You were just talking about the U.S. using drones. A couple of years ago I had the opportunity to go down with the U.S. Customs and Border Protection and they used the Predator to surveil, pretty much from Thunder Bay right across into Washington state, and they do it all over Grand Forks. It is a tool they are using for border surveillance. I'm sure they are using it along the Texas-Mexico border as well patrolling the Rio Grande.

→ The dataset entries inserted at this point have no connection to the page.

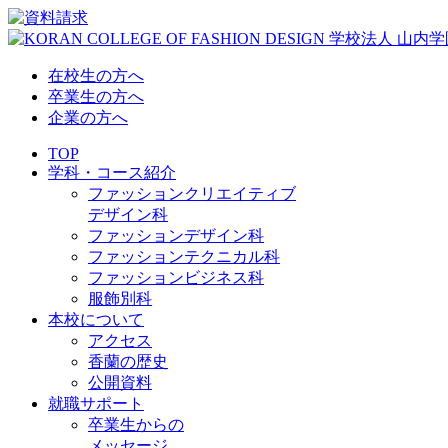
在校生の方へ
卒業生の方へ
企業の方へ
TOP
学科・コース紹介
ファッションクリエイティブ
デザイン科
ファッションデザイン科
ファッションテクニカル科
ファッションビジネス科
服飾別科
本校について
アクセス
香蘭の歴史
公開資料
就職サポート
卒業生からの
メッセージ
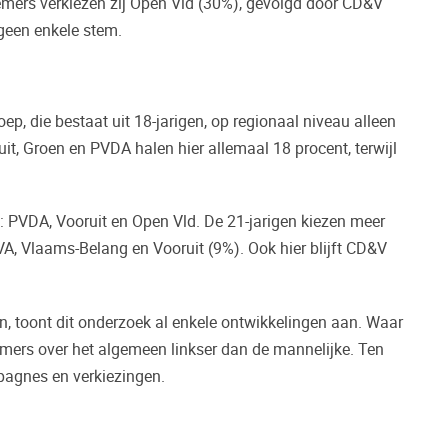
lnemers verkiezen zij Open Vld (30%), gevolgd door CD&V
 geen enkele stem.
oep, die bestaat uit 18-jarigen, op regionaal niveau alleen
t, Groen en PVDA halen hier allemaal 18 procent, terwijl
d: PVDA, Vooruit en Open Vld. De 21-jarigen kiezen meer
A, Vlaams-Belang en Vooruit (9%). Ook hier blijft CD&V
, toont dit onderzoek al enkele ontwikkelingen aan. Waar
mers over het algemeen linkser dan de mannelijke. Ten
mpagnes en verkiezingen.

Looking at that platform and others—and you've already alluded to the fact of using more drones in the Arctic—do we have platforms out there now that can handle Arctic conditions? I was told a couple of years ago that it did not exist.

4:10 p.m.

Chairman and Chief Executive Officer, ING Robotic Aviation

Ian Glenn

The answer is yes. The challenges with small aircraft are the same as with any Arctic aircraft, right? It's cold and windy. As Canadians, we've flown our helicopter in minus 33. We were up in Churchill surveying polar bears two weeks ago and it was 50, 60 kilometres per hour at the airport, and right out on Hudson's Bay it was above that. You need power, so that's why we design bigger, not the little quadcopters. They all fall down. I own a bunch of them. They fall down.

4:10 p.m.

Conservative

James Bezan Conservative Selkirk—Interlake, MB

Is that [Inaudible—Editor] talking?

4:10 p.m.

Chairman and Chief Executive Officer, ING Robotic Aviation

Ian Glenn

No, no. It's just a big helicopter.

4:10 p.m.

Conservative

James Bezan Conservative Selkirk—Interlake, MB

Oh, that's a big helicopter.

4:10 p.m.

Chairman and Chief Executive Officer, ING Robotic Aviation

Ian Glenn

Yes, it fits in a case. We shipped it up there.

4:10 p.m.

Conservative

James Bezan Conservative Selkirk—Interlake, MB

But from a standpoint of range, though, a helicopter has limitations.

4:10 p.m.

Chairman and Chief Executive Officer, ING Robotic Aviation

Ian Glenn

Right. If you want to go far, that's where our fixed-wing.... As you see on the screen there, that has a 10-foot wingspan, launches off a catapult, has eight hours' endurance.

The challenge, really, is around icing conditions, which is true of all aviation. We actually have funding from the NRC, Industry Canada, to further enhance our Arctic capability, and we are unique as a Canadian company tackling that problem.

Remember, all of these ones that you see were all designed in the California desert. They were meant to go in hot and sandy places. That's where, as Canadians, we take a different approach to things.

4:10 p.m.

President, Zariba Security Corporation

Charles Barlow

The other thing is that if it does crash, and everything that flies crashes eventually—

4:10 p.m.

Conservative

James Bezan Conservative Selkirk—Interlake, MB

Don't tell me that because I spend a lot of time on planes. You're scaring me.